=== YOUR TASK ===
Exactly as they appear below, repeat the lines from the one with "الأحد، 02 اغسطس 2026 11:09 ص" through the one with "COD:1001226", and no others.

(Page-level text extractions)
-----

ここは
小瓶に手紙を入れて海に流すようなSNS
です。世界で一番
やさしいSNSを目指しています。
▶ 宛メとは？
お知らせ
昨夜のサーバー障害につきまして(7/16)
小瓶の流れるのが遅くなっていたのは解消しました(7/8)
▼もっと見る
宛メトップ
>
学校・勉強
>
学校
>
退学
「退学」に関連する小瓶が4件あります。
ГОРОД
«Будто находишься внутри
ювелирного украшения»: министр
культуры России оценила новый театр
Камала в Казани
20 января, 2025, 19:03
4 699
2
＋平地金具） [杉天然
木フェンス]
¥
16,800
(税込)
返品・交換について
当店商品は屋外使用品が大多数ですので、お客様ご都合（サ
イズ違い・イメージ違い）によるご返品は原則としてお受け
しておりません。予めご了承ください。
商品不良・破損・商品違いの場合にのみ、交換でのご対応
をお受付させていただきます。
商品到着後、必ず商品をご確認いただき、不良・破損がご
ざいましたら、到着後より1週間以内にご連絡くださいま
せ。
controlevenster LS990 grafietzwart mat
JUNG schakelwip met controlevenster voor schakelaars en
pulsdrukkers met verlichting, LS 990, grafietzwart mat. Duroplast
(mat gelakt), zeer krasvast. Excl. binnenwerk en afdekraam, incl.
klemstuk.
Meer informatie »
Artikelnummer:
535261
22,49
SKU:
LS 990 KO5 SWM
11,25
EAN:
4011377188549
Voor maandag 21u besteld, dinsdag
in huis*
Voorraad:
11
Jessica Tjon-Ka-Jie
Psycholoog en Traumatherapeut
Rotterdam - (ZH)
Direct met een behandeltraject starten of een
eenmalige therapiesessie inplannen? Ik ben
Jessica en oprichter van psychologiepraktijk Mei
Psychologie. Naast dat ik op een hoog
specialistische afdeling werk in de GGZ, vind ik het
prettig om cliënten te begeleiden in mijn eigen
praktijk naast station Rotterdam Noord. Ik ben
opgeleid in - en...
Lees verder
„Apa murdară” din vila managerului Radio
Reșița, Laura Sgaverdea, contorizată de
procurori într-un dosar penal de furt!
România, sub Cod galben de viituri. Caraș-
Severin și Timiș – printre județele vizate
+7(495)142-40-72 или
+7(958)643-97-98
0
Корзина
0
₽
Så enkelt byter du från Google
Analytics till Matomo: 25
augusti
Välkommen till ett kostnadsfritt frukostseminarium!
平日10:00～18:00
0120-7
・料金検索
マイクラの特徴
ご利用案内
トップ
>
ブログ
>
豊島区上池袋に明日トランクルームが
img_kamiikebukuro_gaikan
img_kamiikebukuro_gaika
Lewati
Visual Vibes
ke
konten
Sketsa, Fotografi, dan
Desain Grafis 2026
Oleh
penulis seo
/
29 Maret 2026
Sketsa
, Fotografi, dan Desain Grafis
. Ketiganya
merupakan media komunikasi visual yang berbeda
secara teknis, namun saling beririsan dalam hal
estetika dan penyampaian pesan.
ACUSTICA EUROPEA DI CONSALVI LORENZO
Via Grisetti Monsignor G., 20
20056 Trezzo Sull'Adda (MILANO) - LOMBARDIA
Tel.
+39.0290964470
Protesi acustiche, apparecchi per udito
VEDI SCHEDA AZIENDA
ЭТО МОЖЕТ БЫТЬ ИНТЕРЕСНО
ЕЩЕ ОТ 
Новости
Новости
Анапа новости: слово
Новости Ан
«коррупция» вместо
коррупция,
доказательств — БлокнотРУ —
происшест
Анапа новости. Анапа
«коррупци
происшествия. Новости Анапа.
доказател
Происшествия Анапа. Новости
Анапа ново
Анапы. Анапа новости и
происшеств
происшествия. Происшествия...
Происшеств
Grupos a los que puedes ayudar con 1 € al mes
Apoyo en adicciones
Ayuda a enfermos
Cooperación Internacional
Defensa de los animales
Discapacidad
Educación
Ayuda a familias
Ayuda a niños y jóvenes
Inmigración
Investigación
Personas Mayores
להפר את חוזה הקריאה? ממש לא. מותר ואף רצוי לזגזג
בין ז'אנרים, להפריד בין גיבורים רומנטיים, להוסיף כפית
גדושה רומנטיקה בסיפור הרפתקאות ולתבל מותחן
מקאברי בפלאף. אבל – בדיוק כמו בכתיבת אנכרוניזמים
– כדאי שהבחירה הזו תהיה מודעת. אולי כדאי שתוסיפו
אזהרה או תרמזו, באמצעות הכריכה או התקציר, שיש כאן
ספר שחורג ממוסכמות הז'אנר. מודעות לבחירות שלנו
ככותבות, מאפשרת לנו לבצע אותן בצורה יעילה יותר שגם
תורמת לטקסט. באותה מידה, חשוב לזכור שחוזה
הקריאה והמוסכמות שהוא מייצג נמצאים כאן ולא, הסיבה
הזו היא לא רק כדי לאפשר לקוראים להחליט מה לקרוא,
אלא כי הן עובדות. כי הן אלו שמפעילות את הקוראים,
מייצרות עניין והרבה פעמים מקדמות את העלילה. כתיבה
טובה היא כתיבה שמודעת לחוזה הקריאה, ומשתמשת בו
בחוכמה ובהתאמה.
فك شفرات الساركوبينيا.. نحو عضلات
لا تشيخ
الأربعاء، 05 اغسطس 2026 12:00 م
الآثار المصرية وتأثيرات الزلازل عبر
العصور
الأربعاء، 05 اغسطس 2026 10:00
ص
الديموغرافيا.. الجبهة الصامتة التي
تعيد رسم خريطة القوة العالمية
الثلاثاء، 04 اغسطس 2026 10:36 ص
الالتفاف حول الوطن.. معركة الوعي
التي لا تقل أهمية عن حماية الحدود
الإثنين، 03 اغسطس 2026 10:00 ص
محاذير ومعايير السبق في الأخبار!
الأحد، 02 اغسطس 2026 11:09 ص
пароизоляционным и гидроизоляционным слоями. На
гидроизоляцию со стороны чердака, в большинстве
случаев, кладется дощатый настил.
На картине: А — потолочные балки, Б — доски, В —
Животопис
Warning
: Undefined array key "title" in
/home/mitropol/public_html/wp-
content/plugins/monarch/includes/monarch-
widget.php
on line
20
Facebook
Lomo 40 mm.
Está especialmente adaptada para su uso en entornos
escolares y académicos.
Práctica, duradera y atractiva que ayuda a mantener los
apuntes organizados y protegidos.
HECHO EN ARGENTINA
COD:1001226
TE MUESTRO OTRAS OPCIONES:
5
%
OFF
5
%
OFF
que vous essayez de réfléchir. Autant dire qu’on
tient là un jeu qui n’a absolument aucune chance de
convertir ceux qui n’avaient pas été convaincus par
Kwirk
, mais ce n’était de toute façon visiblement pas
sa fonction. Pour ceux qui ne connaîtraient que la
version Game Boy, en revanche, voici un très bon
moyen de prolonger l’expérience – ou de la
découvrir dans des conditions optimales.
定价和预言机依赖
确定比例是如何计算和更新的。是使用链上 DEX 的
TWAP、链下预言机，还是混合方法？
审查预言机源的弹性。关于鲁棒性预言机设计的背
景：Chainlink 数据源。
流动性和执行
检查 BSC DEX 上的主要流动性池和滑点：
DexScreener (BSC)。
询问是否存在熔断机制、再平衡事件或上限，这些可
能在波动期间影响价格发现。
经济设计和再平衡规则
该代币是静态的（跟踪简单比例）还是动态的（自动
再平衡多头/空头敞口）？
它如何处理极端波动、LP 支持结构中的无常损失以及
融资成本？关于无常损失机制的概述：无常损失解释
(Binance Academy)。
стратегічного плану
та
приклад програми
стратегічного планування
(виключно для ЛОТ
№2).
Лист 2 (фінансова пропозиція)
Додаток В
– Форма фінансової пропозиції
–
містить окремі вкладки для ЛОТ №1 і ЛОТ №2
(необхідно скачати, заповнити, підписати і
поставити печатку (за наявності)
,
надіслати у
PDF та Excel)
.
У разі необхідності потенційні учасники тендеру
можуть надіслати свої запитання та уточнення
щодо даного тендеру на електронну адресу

-----

=== ANSWER TO THIS EXERCISE ===
الأحد، 02 اغسطس 2026 11:09 ص
пароизоляционным и гидроизоляционным слоями. На
гидроизоляцию со стороны чердака, в большинстве
случаев, кладется дощатый настил.
На картине: А — потолочные балки, Б — доски, В —
Животопис
Warning
: Undefined array key "title" in
/home/mitropol/public_html/wp-
content/plugins/monarch/includes/monarch-
widget.php
on line
20
Facebook
Lomo 40 mm.
Está especialmente adaptada para su uso en entornos
escolares y académicos.
Práctica, duradera y atractiva que ayuda a mantener los
apuntes organizados y protegidos.
HECHO EN ARGENTINA
COD:1001226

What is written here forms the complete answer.